Foucart y Horel señalan que Monsanto está también llevando a cabo una campaña en redes sociales, algo que descubrieron los abogados que participan en los juicios sobre glifosato y cáncer que están teniendo lugar en EEUU.

"No dejar pasar nada"

Los ejecutivos de Monsanto han revelado un programa confidencial denominado "No dejar pasar nada", que busca asegurarse de no dejar ninguna crítica a la empresa sin respuesta. Según los documentos de los bufetes de abogados implicados, Monsanto utiliza terceras empresas que "contratan individuos que parecen no tener conexión con el sector, y que a su vez publican mensajes positivos en artículos de noticias y posts de Facebook, en los que defienden a Monsanto, sus productos químicos y a los transgénicos."

A finales de enero de 2017 el American Chemistry Council habría también un frente en redes sociales cuyo objetivo directo era la IARC. Su "Campaña para la precisión en la investigación sobre salud pública" (CAPHR) utilizaba Twitter y una página web específica para ridiculizar las conclusiones de la IARC.

Le Monde señala también lo siniestro que resulta que Trump haya convertido al director del lobby American Chemistry Council en vicedirector del Servicio de regulación de productos químicos y pesticidas de la Agencia de protección ambiental (EPA) estadounidense. La EPA supervisa la reevaluación del glifosato. Andrew Liveris, director de Dow Chemical y miembro del American Chemistry Council, también forma parte de la nueva administración de Trump.

Mientras tanto, en el Congreso, el director republicano del Comité de Ciencia y Tecnología ha solicitado que se investiguen los vínculos económicos entre el Instituto Nacional de Ciencias de la Salud Ambiental (NIEHS) y el Instituto Ramazzini, para "asegurar que quienes reciben las becas se adhieren a los criterios más estrictos de integridad científica."

Los propagandistas se unen al ataque

Esta jugada se ha ganado el apoyo de dos conocidos propagandistas, Julie Kelly - una bloguera pro-transgénicos cuyo marido trabaja como lobbista para el gigante del agronegocio ADM, y Jeff Stier, un "experto" del Heartland Institute (organización relacionada con el negacionismo climático). Su artículo en National Review atacaba personalmente al director del NIEHS por promover una "agenda quimiófoba", y al anterior asistente del director del instituto, el profesor Cristopher Portier, que participó en el trabajo de la IARC como especialista invitado.
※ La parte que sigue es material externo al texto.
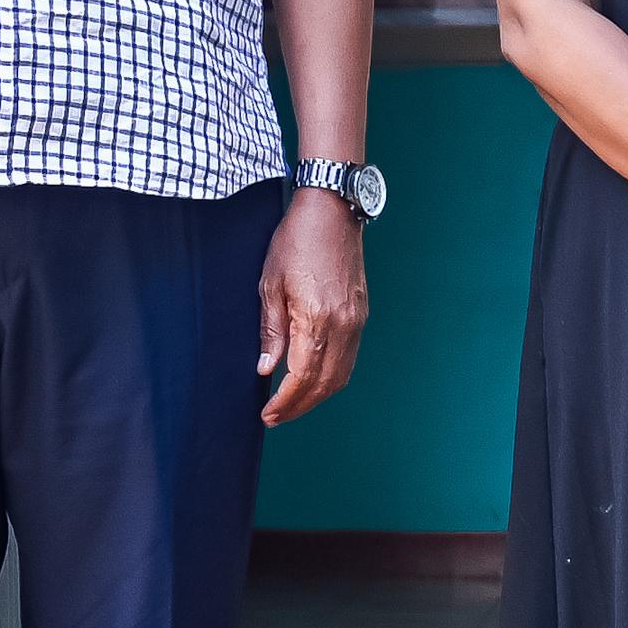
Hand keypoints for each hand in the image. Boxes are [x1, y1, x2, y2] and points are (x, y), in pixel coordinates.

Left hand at [259, 183, 369, 423]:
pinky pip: (348, 358)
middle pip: (324, 384)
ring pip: (340, 375)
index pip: (302, 377)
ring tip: (291, 403)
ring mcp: (356, 321)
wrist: (332, 211)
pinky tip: (311, 378)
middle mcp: (343, 326)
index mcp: (316, 319)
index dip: (285, 402)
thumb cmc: (296, 241)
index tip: (268, 414)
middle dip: (299, 406)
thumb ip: (271, 331)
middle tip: (275, 416)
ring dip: (316, 395)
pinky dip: (330, 376)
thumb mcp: (270, 285)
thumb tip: (267, 368)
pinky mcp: (361, 315)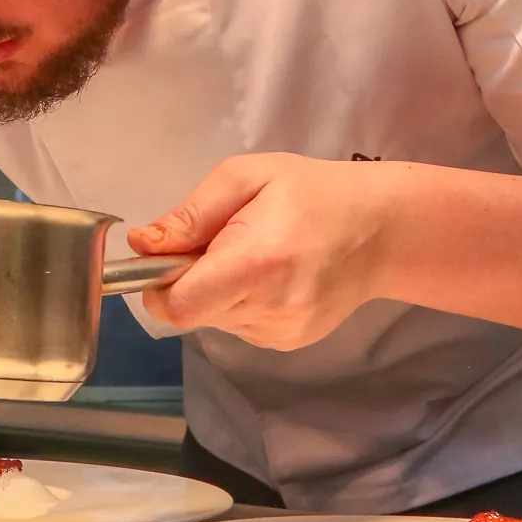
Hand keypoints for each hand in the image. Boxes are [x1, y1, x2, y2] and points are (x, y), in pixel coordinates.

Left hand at [129, 153, 398, 348]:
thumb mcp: (244, 178)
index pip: (179, 307)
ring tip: (254, 256)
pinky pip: (238, 326)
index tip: (168, 259)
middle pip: (192, 313)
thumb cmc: (310, 192)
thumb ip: (190, 215)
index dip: (157, 286)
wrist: (380, 230)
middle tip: (221, 244)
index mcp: (256, 264)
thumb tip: (141, 245)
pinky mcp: (289, 343)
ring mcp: (282, 333)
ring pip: (213, 320)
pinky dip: (239, 303)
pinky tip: (270, 277)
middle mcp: (269, 309)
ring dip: (216, 292)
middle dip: (189, 281)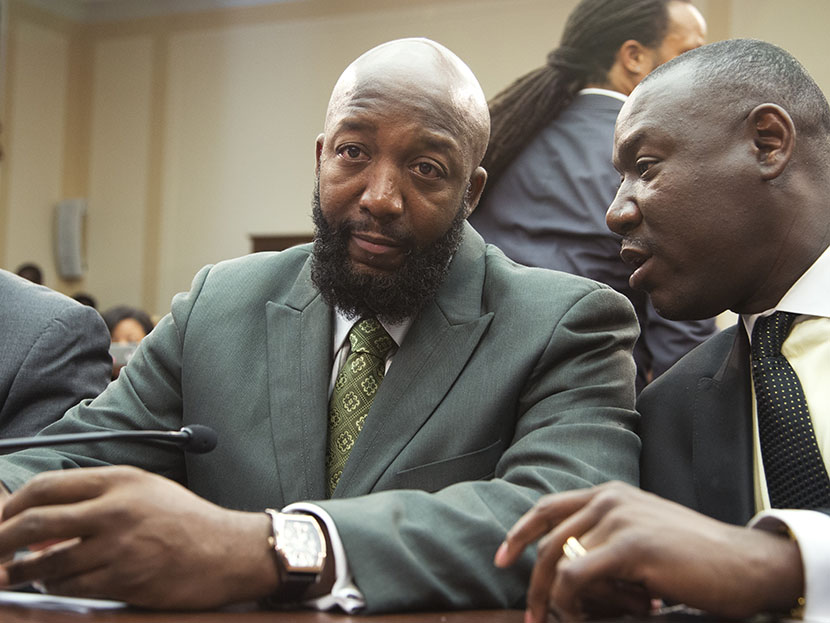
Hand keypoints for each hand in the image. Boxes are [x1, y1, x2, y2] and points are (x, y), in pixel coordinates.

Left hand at [0, 466, 279, 608]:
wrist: (227, 551)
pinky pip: (70, 587)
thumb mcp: (146, 490)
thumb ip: (99, 498)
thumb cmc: (187, 520)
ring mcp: (119, 546)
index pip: (47, 486)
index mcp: (120, 481)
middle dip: (0, 539)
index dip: (12, 505)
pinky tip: (53, 585)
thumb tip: (46, 519)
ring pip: (46, 562)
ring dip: (21, 572)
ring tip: (13, 574)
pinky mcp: (123, 580)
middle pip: (35, 522)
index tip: (2, 519)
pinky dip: (53, 588)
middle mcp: (116, 510)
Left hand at [494, 481, 803, 621]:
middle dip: (534, 582)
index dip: (519, 533)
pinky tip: (585, 615)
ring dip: (560, 599)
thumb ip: (606, 540)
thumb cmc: (695, 559)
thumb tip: (567, 573)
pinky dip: (570, 600)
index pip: (547, 507)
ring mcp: (619, 518)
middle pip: (547, 539)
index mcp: (610, 493)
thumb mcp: (643, 536)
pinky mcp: (630, 545)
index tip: (501, 559)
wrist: (746, 565)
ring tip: (578, 619)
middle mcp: (609, 498)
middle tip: (533, 615)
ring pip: (558, 560)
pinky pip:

Este científico de alto nivel fue descrito en el artículo como un "conocido activista antiglifosato", y ambos fueron descritos como "amigos del Ramazzini". La infame Breitbart News, de extrema derecha, también incluía la historia de Kelly y Stier.

El artículo de Le Monde termina diciendo que es poco probable que los ataques al Ramazzini y la IARC terminen pronto. Esto se debe a que, después del glifosato, el Ramazzini investigará otros pesticidas conocidos y productos químicos de alto valor estratégico, por ejemplo el bisfenol A (BPA) o el aspartamo.

Es sabido que el NIEHS es uno de los principales financiadores de la investigación sobre la toxicidad del BPA a nivel mundial. En el caso del aspartamo, el estudio que lanzó la primera llamada de atención sobre la posible carcinogenicidad de este endulzante fue realizado hace varios años - por el Instituto Ramazzini.

La última parte del artículo de Le Monde se refiere a Fiorella Belpoggi, directora del Departamento de Investigación del Instituto Ramazzini y del Centro de Investigación del Cáncer Cesare Maltoni. En su conversación con Foucart y Horel decía: "Antes de esto no me había dado cuenta de lo importantes que somos. Pero si te deshaces de la IARC, del NIEHS y del Instituto Ramazzini te deshaces de tres símbolos de la ciencia independiente de la industria."

Y esa, concluye Le Monde, es un tipo de ciencia que se ha convertido en una amenaza para unos intereses económicos que valen miles de millones de euros.